EXERCISES ▸
1: In the article below about the Kaiser Family Foundation's poll of New Orleans residents, what percentage of residents said recovery and rebuilding are going in the right direction?
2: Please carry on the article below about the Kaiser Family Foundation's poll of New Orleans residents, picking up where it stops.

DOCUMENT EXTRACT ▸
*** Block opens ***
The fifth anniversary of Hurricane Katrina inspired quite a lot of soul-searching in southeast Louisiana as people pondered their journeys since the disaster and the future ahead. The results of one poll of New Orleans residents highlight areas of both rising hopes and heightened anxieties for the city.
The study, conducted by the Kaiser Family Foundation, a nonprofit based in Menlo Park, Calif., found an increasing majority of the city’s residents believe Katrina recovery is going well.
“The people of New Orleans believe that the Katrina recovery, while far from complete, is on the right track in a number of areas,” says Mollyann Brodie, the foundation’s senior vice president and director for public opinion and survey research.
This 2010 survey marks the first time since Katrina that a majority of residents told Kaiser Foundation pollsters that they see progress in rebuilding devastated areas. The foundation has been following the Katrina recovery since 2006, and this latest survey is its third since that time. It found that 70 percent of residents say recovery and rebuilding are going in the right direction, up from 56 percent in its 2008 poll. Some 68 percent of respondents said they have recovered from the storm, up from 60 percent from two years ago. Two-thirds see progress in repairing the damaged flood control systems and a majority of people reported visible progress in the public school system.
*** Block closes ***
SOURCE INFORMATION ▸
*** Block opens ***
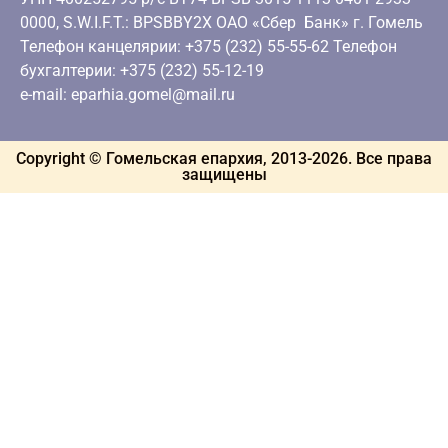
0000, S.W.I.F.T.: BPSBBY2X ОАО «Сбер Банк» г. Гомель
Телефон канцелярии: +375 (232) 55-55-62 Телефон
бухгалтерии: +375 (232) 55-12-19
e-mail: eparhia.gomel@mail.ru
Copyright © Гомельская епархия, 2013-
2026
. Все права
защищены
*** Block closes ***
*** Block opens ***
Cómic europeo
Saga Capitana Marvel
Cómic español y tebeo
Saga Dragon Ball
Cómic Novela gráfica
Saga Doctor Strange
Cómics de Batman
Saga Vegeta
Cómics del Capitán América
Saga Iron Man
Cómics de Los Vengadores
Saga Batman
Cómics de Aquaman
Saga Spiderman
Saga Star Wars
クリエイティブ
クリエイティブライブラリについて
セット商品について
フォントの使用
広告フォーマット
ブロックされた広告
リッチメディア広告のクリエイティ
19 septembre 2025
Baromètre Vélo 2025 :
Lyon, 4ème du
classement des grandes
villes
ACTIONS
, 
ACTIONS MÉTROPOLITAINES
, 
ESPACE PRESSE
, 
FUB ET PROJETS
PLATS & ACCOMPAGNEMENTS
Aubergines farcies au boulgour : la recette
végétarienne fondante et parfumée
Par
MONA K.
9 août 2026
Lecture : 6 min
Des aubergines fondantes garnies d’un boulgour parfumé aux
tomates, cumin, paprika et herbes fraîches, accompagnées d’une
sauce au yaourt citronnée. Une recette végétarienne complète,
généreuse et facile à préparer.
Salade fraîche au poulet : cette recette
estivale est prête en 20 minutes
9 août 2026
*** Block closes ***
*** Block opens ***
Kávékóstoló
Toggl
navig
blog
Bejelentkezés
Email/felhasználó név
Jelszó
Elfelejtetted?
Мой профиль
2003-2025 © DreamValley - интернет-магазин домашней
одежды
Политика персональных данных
*** Block closes ***
WRITTEN ANSWERS ▸
1: 70 percent

2:
While the foundation says that most city residents see “real progress” on a majority of recovery issues, it also found persistent concerns about crime and access to medical care. In addition, pollsters found significant new fears for the impact of the Gulf oil disaster.
“Residents report a lot of progress in the recovery effort, but just as the city appeared to be turning a corner it got hit by a different kind of hurricane, the oil spill,” says foundation president Drew Altman.
Close to half of the city’s residents told pollsters they believed the oil spill would cause more damage to New Orleans than Katrina, with most citing potential damage to the New Orleans economy and local environment as top threats. Still, only about half of respondents said the spill was having a direct impact on their lives.